> **Challenges**
a) Reproduce the CC1101 text from "Cc1101 подключение к" up to and including "to use this.".
b) Answer these questions using the CC1101 text:
(i) Which library does the text say you will need?
(ii) Which band does it call the most popular and most used?
(iii) By up to how much can the small power amplifiers increase the transmission power?

* Begin Passage *

Cc1101 подключение к ардуино
CC1101 radio example
So, I’ve made a video with some radio modules you could use. In this case we will see the CC1101 radio module with SPI serial communication. See the connections below, download the example code and test if it works. You will need the ELECHOUSE_CC1101 library as well so download that from the links below. You need two modules, an LED and a potentiometer and we will send just one byte of data, 0 to 255 values. The range for this module could be up to 400m abut we need a lot of pins to use this.
PART 1 — The CC1101
Ok, guys let’s move to the CC 11 01 radio module. There are different modules with different frequencies. The frequencies can also be modified. The most popular and also the most used band is the 70 cm band. Again, the module is used via the SPI interface. You might find that the module can not be connected directly to the SPI pins because of the 3.3 Volts operating voltage. And basically this is true, however, during my test I’ve used this with my Arduino and I had no problems. It has a maximum operating speed of 500KB per second and according to the user manual, it could send data up to 500 meters but that depending on the environment, the antenna and baud rate. There are also some small power amplifiers that you could use to increase the transmission power by up to 5 watts. With power amplifiers, you can get over 15 kilometers according to some internet posts I’ve found.

* End Passage *
* Begin Dataset extract *

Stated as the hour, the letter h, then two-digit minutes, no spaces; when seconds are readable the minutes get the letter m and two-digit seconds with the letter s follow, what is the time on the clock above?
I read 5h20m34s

* End Dataset extract *

> **Written responses**
a)
Cc1101 подключение к ардуино
CC1101 radio example
So, I’ve made a video with some radio modules you could use. In this case we will see the CC1101 radio module with SPI serial communication. See the connections below, download the example code and test if it works. You will need the ELECHOUSE_CC1101 library as well so download that from the links below. You need two modules, an LED and a potentiometer and we will send just one byte of data, 0 to 255 values. The range for this module could be up to 400m abut we need a lot of pins to use this.

b)
(i) The ELECHOUSE_CC1101 library.
(ii) The 70 cm band.
(iii) Up to 5 watts.